The U.S. appears to not understand that losing Taiwan as a de facto independent nation doesn’t make the region more peaceful, it almost certainly invites the immediate escalation of tensions between China and Japan, will likely mean a substantial reduction in U.S. influence in the region, and will only encourage other neighboring countries to increase their current high pace of arms purchases. If war is what the U.S. wants, and an argument can be made that there certainly are big vested economic interests which regard peace as ‘bad for business’, then retreating on Taiwan and watching it get swallowed up by China, either via political, economic, or military pressure, will be how it happens.
For the last three years, East Asia has simmered as decades old dormant questions of who claims what and where, born of a legacy of centuries of colonialism and military adventurism, have been purposely resurrected. I say purposely because aside from perhaps historians and naval strategists, the names Scarborough Shoal, Senkaku Islands, and Spratley Islands meant very little to most people until they were forced into the news by the actions of one East Asian country determined to impose its own map on the territory of its neighbors.

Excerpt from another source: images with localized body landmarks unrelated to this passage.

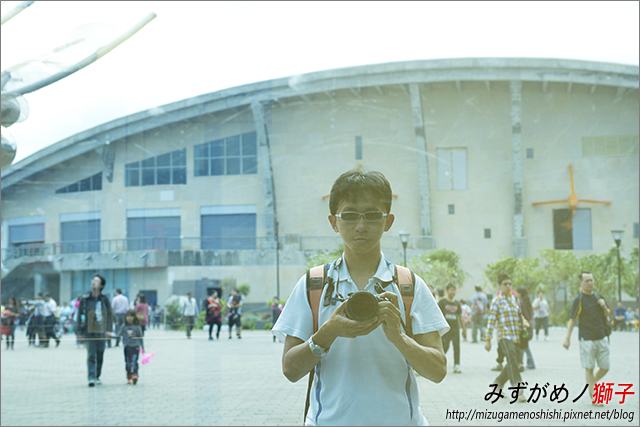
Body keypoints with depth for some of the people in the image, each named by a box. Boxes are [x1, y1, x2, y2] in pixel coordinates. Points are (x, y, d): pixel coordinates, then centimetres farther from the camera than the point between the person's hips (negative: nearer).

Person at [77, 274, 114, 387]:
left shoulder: (104, 299, 4)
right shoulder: (85, 299, 1)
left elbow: (110, 314, 8)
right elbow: (80, 315, 5)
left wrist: (109, 330, 0)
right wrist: (80, 332, 2)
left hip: (101, 332, 2)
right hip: (89, 332, -2)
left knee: (100, 356, 8)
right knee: (91, 355, -10)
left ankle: (97, 377, 21)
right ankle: (91, 378, -13)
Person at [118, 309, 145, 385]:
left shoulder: (137, 327, 0)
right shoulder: (124, 327, 8)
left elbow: (140, 338, 6)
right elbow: (119, 335, 14)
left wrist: (142, 347, 6)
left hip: (135, 347, -3)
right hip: (127, 347, 3)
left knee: (134, 361, -16)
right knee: (128, 363, 6)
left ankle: (134, 375, -23)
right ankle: (129, 377, 14)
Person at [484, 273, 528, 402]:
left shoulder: (514, 299, 16)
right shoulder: (496, 301, -2)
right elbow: (491, 320, -4)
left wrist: (524, 322, 9)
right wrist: (488, 340, -6)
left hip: (516, 336, 7)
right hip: (504, 336, -7)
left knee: (513, 363, 10)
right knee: (512, 362, -21)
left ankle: (498, 382, 32)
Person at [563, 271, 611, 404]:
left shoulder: (598, 296, 10)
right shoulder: (578, 300, -6)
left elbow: (607, 314, 19)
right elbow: (572, 319, -7)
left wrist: (604, 306, -3)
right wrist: (567, 338, -12)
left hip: (601, 337, 5)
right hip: (587, 338, -5)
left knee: (605, 367, 6)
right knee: (589, 368, -3)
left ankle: (592, 384, 29)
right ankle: (593, 396, 4)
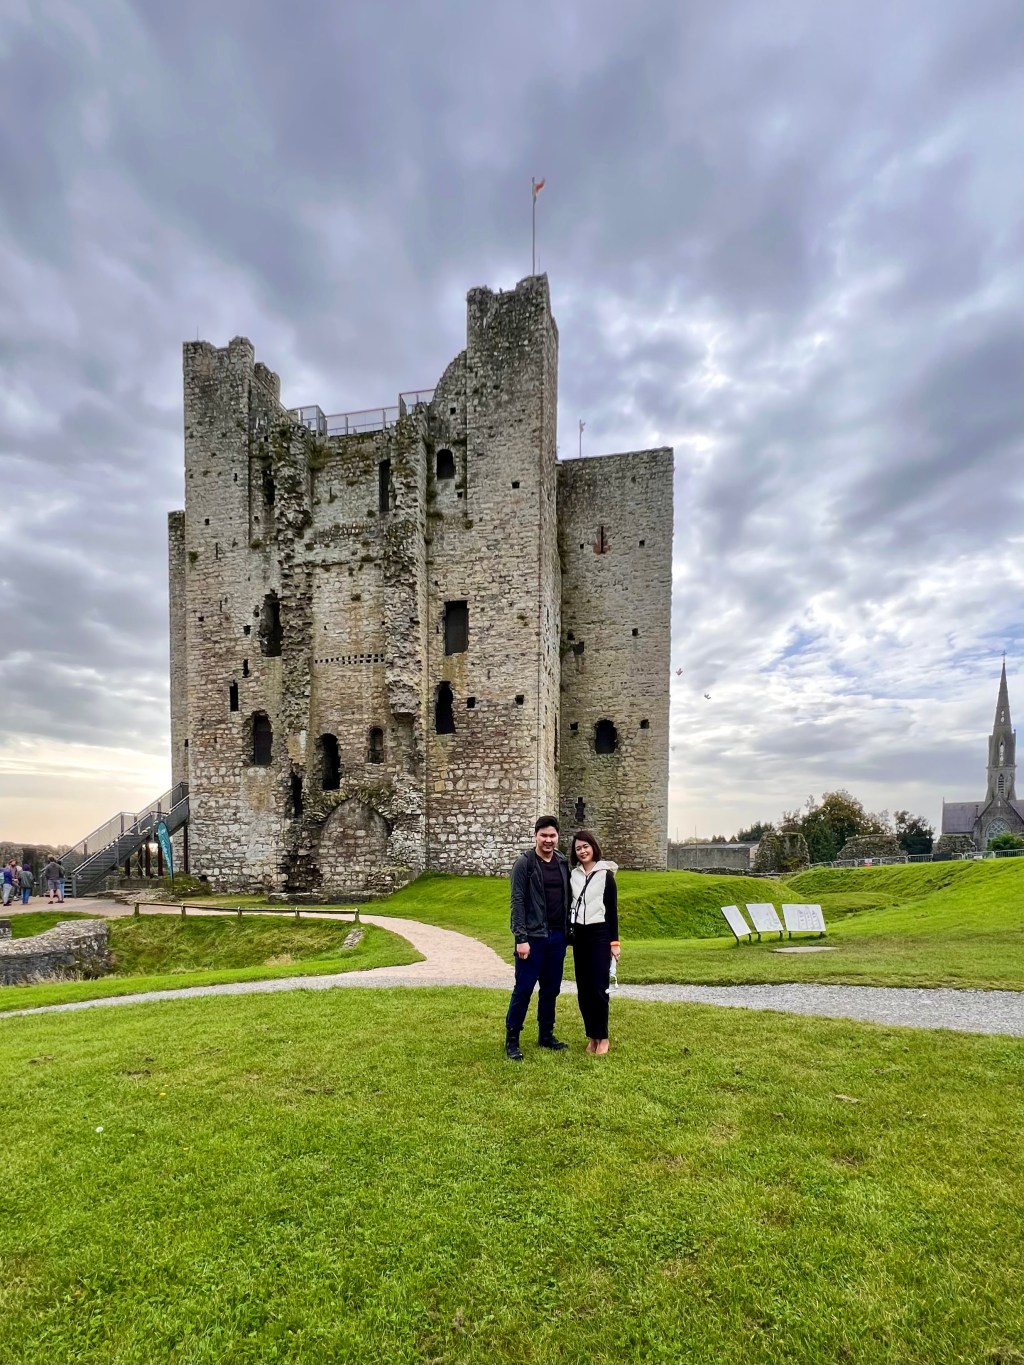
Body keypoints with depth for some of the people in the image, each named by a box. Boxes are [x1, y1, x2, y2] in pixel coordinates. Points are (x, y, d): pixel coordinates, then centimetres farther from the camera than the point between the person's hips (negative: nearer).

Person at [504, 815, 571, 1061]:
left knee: (551, 989, 14)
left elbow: (567, 899, 11)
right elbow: (517, 902, -11)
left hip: (557, 937, 5)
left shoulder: (562, 863, 7)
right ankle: (511, 1039, 13)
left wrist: (567, 932, 8)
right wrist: (521, 938, -15)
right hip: (533, 937, -5)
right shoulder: (524, 863, -9)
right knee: (523, 989, 1)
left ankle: (546, 1035, 28)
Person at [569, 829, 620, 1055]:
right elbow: (569, 906, 12)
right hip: (579, 936, 4)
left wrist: (614, 942, -6)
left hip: (599, 935, -4)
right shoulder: (573, 875, 7)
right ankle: (592, 1035, 17)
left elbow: (612, 910, -3)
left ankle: (603, 1037, 9)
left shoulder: (605, 874, -3)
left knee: (598, 986, -6)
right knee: (583, 988, 6)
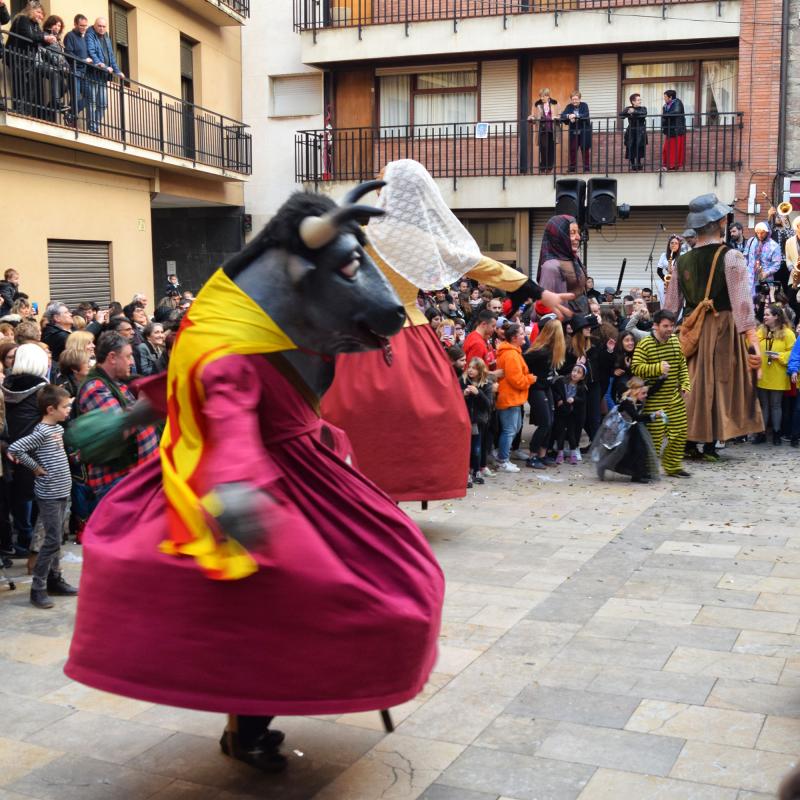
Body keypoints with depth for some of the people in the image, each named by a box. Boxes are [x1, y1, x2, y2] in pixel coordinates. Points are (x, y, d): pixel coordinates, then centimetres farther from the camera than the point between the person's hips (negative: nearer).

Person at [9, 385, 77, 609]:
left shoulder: (58, 428, 8)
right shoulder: (41, 432, -18)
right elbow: (14, 448, -25)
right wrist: (36, 467, -17)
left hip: (61, 492, 8)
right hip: (49, 494, -8)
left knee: (56, 539, 15)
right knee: (52, 540, -7)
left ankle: (54, 579, 25)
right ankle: (38, 588, 0)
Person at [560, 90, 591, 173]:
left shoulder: (584, 105, -3)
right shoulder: (569, 106, 4)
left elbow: (586, 115, -19)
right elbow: (562, 115, -8)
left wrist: (575, 115, -30)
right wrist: (569, 116, -29)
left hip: (584, 131, -2)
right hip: (573, 132, 2)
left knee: (585, 149, 3)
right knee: (572, 150, 2)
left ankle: (587, 167, 9)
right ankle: (572, 167, 11)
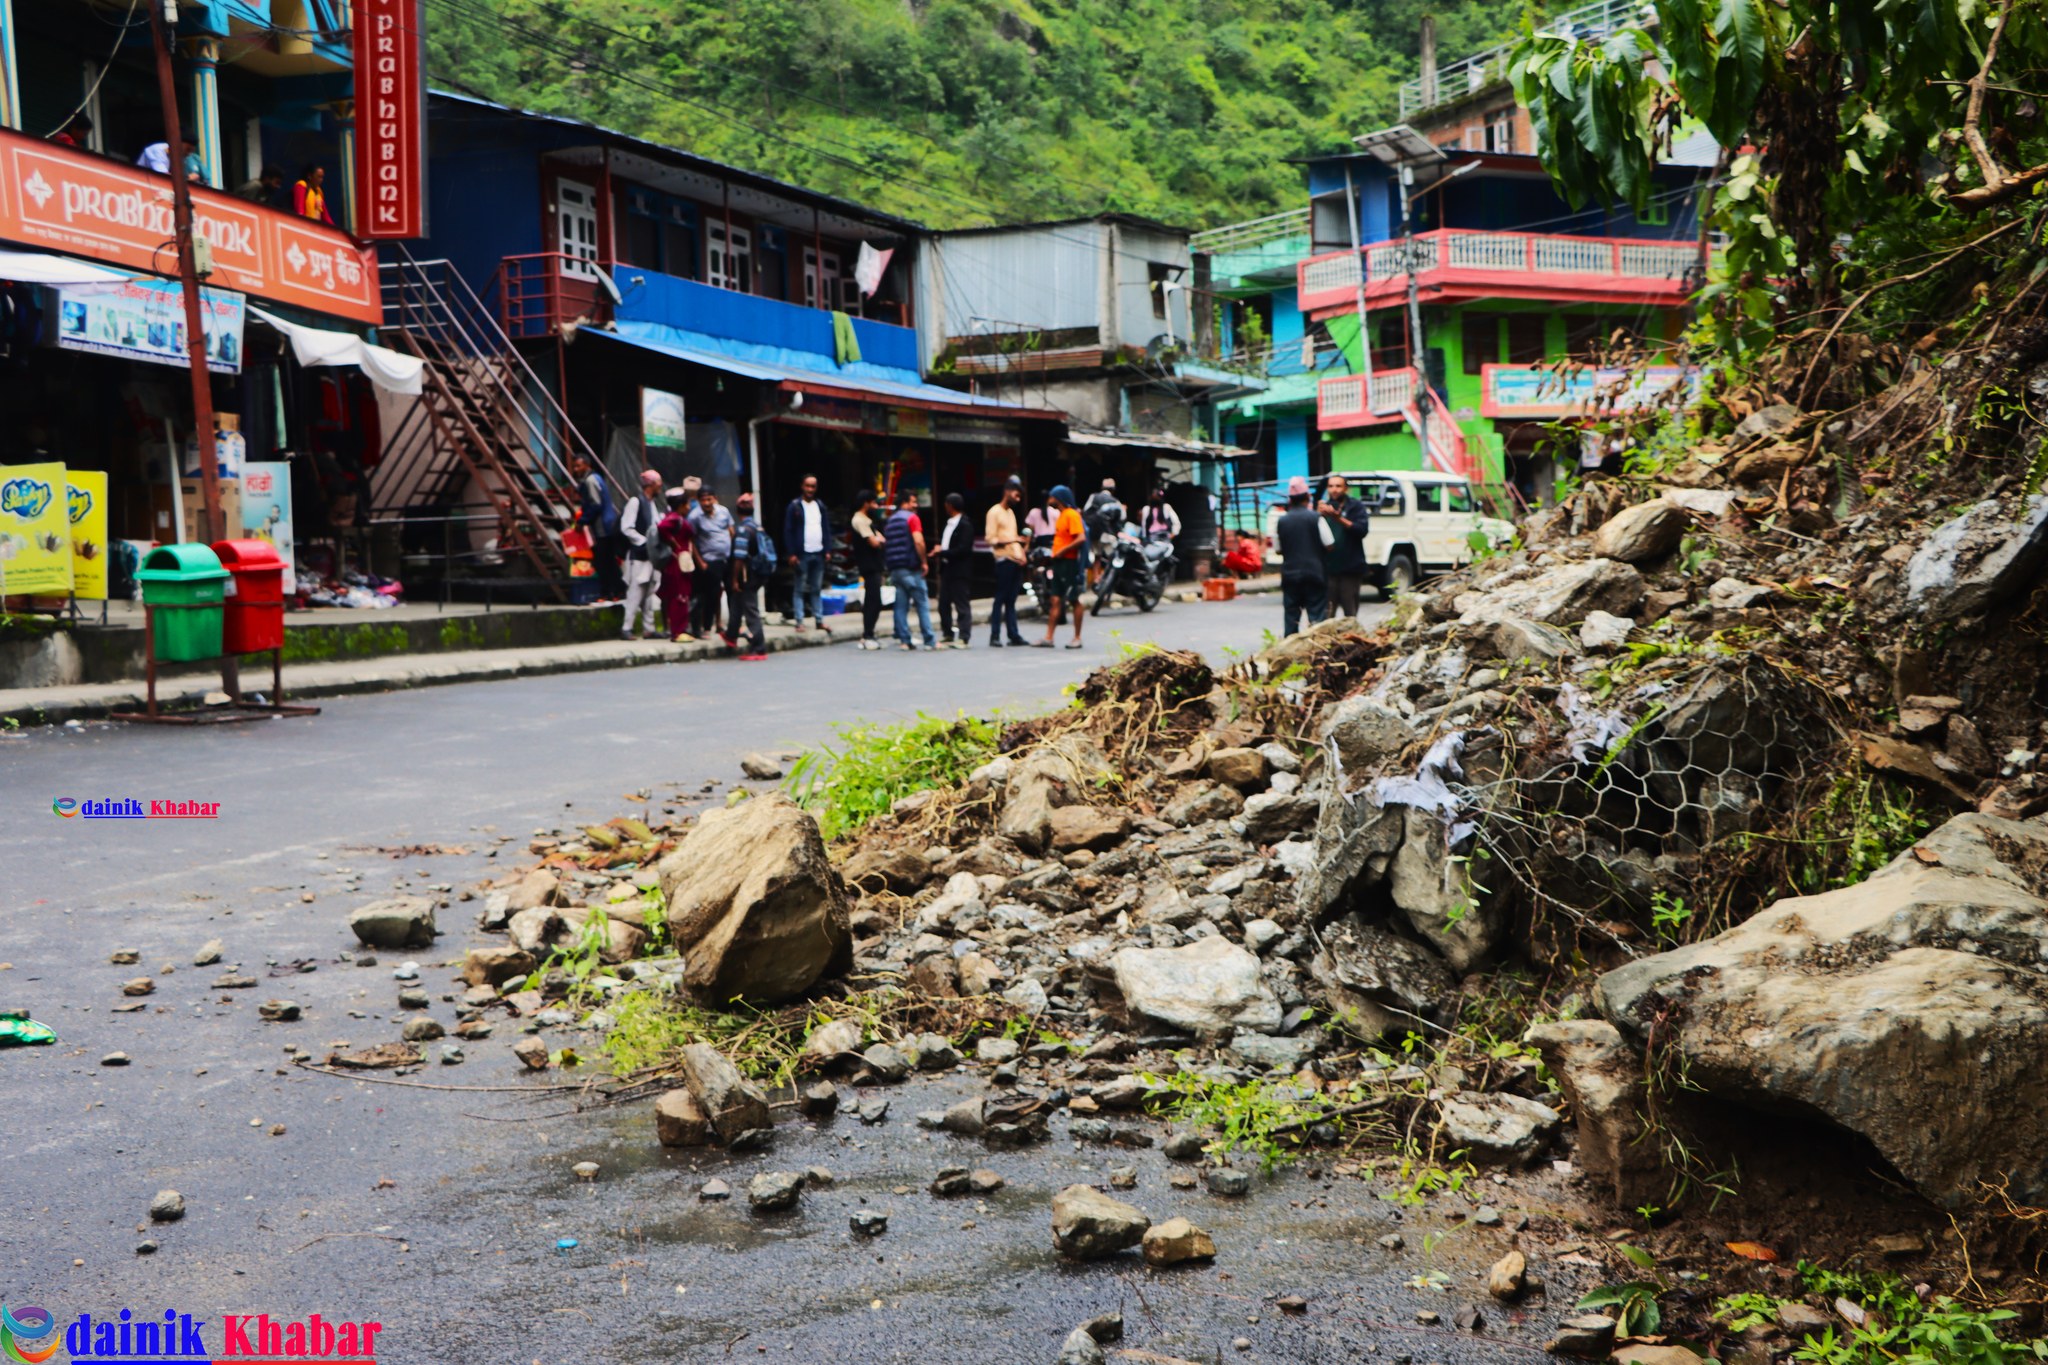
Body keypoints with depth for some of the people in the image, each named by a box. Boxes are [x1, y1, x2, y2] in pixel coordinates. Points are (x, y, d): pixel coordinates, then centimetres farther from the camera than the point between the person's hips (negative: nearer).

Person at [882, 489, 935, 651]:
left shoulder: (890, 521, 16)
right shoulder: (912, 518, -6)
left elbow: (885, 544, 15)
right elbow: (918, 542, -19)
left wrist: (889, 567, 17)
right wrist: (924, 561, -11)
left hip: (894, 569, 7)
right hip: (911, 568, -7)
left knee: (901, 606, 7)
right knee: (922, 604, -3)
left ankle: (904, 640, 5)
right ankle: (929, 641, -5)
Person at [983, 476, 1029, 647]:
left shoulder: (1011, 512, 21)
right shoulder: (994, 512, -4)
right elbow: (990, 539, -12)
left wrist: (1022, 556, 12)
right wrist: (1012, 539, -24)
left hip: (1016, 561, 7)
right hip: (1004, 560, -7)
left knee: (1011, 600, 8)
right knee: (1000, 599, -7)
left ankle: (1013, 635, 7)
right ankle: (994, 637, -6)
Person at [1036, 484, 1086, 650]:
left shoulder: (1072, 515, -13)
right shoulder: (1061, 516, 16)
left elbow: (1081, 538, -23)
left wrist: (1062, 551, -19)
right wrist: (1055, 552, 10)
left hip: (1069, 562, -9)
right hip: (1058, 562, 9)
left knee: (1073, 600, 0)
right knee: (1055, 600, 5)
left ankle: (1077, 638, 7)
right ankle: (1049, 637, 4)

Via a series of specific planned policy and military moves, the Chinese government has created tensions in the region with, amongst others, Malaysia, Vietnam, India, Japan, Taiwan, and the Philippines. It has done so in the name of a map of dotted lines that represent its regional hegemonic aspirations and not actual realities of sovereignty on the ground or actual recorded histories in the area. While it is obvious that these tensions have been manufactured, often just to test the response time and capacity of other nations such as Japan and the U.S., Beijing has insisted on framing opposition to its specious claims as a historical, sinophobic, enabling Japanese imperialism, and hurting the feelings of the Chinese people. The Chinese government has employed nationalist rhetoric as a vehicle for justifying the defining of a ‘red line’ of ‘core interests’ that it cannot retreat from. The longer the U.S. skirts around or grants legitimacy to these red lines, the harder it will be to later dissuade the Chinese government from military adventurism.
There is a closing window of opportunity for the U.S. to ‘pre-secure’ Taiwan, and the Philippines, and to send a clear and unambiguous message that this adventurism will not be tolerated. With both Prime Minister Abe of Japan and President Aquino of the Philippines recently drawing parallels between tensions in the South and East China Seas and the appeasement of Germany prior to World War II, there is a growing and worrying consensus that it might not be a case of if China and Japan or another country come into conflict, but when. The window for peaceful resolutions to building conflicts in the region is closing. Only one country has the military power to make a difference to de-escalate confrontation - the U.S.. And it is U.S. Taiwan policy where it can best pour a little alkaline on increasingly acidic seas.